Records from a data collection
• • • •
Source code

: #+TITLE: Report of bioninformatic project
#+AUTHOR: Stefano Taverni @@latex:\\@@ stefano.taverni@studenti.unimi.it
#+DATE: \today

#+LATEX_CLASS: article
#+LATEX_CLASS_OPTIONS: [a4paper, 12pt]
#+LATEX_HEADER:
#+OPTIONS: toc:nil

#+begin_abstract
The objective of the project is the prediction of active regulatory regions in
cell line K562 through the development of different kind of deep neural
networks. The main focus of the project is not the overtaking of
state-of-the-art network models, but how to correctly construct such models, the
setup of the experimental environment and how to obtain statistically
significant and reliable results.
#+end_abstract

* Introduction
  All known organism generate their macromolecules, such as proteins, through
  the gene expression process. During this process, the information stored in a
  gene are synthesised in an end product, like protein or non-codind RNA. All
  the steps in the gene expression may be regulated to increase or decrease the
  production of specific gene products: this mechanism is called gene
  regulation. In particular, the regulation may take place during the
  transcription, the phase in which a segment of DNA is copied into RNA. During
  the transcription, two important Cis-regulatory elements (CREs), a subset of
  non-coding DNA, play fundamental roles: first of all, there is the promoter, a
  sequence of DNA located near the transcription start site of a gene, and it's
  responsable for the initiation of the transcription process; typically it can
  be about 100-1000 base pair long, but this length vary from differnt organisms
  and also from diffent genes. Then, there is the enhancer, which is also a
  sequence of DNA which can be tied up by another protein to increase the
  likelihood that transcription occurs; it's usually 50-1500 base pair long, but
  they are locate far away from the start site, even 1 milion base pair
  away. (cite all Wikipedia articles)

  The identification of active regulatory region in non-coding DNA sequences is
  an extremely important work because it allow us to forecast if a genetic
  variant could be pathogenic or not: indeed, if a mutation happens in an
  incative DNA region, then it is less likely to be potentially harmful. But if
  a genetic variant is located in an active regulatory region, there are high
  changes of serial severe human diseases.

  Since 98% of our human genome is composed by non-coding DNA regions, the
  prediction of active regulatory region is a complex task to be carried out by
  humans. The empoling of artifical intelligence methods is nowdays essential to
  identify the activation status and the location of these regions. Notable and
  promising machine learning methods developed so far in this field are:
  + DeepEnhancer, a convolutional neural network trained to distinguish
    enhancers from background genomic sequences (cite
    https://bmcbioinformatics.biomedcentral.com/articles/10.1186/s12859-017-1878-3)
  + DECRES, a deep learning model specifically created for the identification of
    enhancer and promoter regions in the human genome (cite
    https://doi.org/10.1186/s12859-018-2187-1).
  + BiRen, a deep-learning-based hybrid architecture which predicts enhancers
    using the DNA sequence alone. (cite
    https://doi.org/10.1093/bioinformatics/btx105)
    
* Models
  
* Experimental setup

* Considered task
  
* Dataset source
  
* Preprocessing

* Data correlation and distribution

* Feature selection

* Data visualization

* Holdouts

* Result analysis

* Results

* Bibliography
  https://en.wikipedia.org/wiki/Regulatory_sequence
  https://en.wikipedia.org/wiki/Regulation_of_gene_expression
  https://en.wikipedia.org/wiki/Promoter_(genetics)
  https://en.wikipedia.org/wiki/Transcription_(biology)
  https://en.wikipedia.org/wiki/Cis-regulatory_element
• • • •
• _Task objective_: In full and word for word, output the entries.

• _Worked solution_:
Source code

: #+TITLE: Report of bioninformatic project
#+AUTHOR: Stefano Taverni @@latex:\\@@ stefano.taverni@studenti.unimi.it
#+DATE: \today

#+LATEX_CLASS: article
#+LATEX_CLASS_OPTIONS: [a4paper, 12pt]
#+LATEX_HEADER:
#+OPTIONS: toc:nil

#+begin_abstract
The objective of the project is the prediction of active regulatory regions in
cell line K562 through the development of different kind of deep neural
networks. The main focus of the project is not the overtaking of
state-of-the-art network models, but how to correctly construct such models, the
setup of the experimental environment and how to obtain statistically
significant and reliable results.
#+end_abstract

* Introduction
  All known organism generate their macromolecules, such as proteins, through
  the gene expression process. During this process, the information stored in a
  gene are synthesised in an end product, like protein or non-codind RNA. All
  the steps in the gene expression may be regulated to increase or decrease the
  production of specific gene products: this mechanism is called gene
  regulation. In particular, the regulation may take place during the
  transcription, the phase in which a segment of DNA is copied into RNA. During
  the transcription, two important Cis-regulatory elements (CREs), a subset of
  non-coding DNA, play fundamental roles: first of all, there is the promoter, a
  sequence of DNA located near the transcription start site of a gene, and it's
  responsable for the initiation of the transcription process; typically it can
  be about 100-1000 base pair long, but this length vary from differnt organisms
  and also from diffent genes. Then, there is the enhancer, which is also a
  sequence of DNA which can be tied up by another protein to increase the
  likelihood that transcription occurs; it's usually 50-1500 base pair long, but
  they are locate far away from the start site, even 1 milion base pair
  away. (cite all Wikipedia articles)

  The identification of active regulatory region in non-coding DNA sequences is
  an extremely important work because it allow us to forecast if a genetic
  variant could be pathogenic or not: indeed, if a mutation happens in an
  incative DNA region, then it is less likely to be potentially harmful. But if
  a genetic variant is located in an active regulatory region, there are high
  changes of serial severe human diseases.

  Since 98% of our human genome is composed by non-coding DNA regions, the
  prediction of active regulatory region is a complex task to be carried out by
  humans. The empoling of artifical intelligence methods is nowdays essential to
  identify the activation status and the location of these regions. Notable and
  promising machine learning methods developed so far in this field are:
  + DeepEnhancer, a convolutional neural network trained to distinguish
    enhancers from background genomic sequences (cite
    https://bmcbioinformatics.biomedcentral.com/articles/10.1186/s12859-017-1878-3)
  + DECRES, a deep learning model specifically created for the identification of
    enhancer and promoter regions in the human genome (cite
    https://doi.org/10.1186/s12859-018-2187-1).
  + BiRen, a deep-learning-based hybrid architecture which predicts enhancers
    using the DNA sequence alone. (cite
    https://doi.org/10.1093/bioinformatics/btx105)
    
* Models
  
* Experimental setup

* Considered task
  
* Dataset source
  
* Preprocessing

* Data correlation and distribution

* Feature selection

* Data visualization

* Holdouts

* Result analysis

* Results

* Bibliography
  https://en.wikipedia.org/wiki/Regulatory_sequence
  https://en.wikipedia.org/wiki/Regulation_of_gene_expression
  https://en.wikipedia.org/wiki/Promoter_(genetics)
  https://en.wikipedia.org/wiki/Transcription_(biology)
  https://en.wikipedia.org/wiki/Cis-regulatory_element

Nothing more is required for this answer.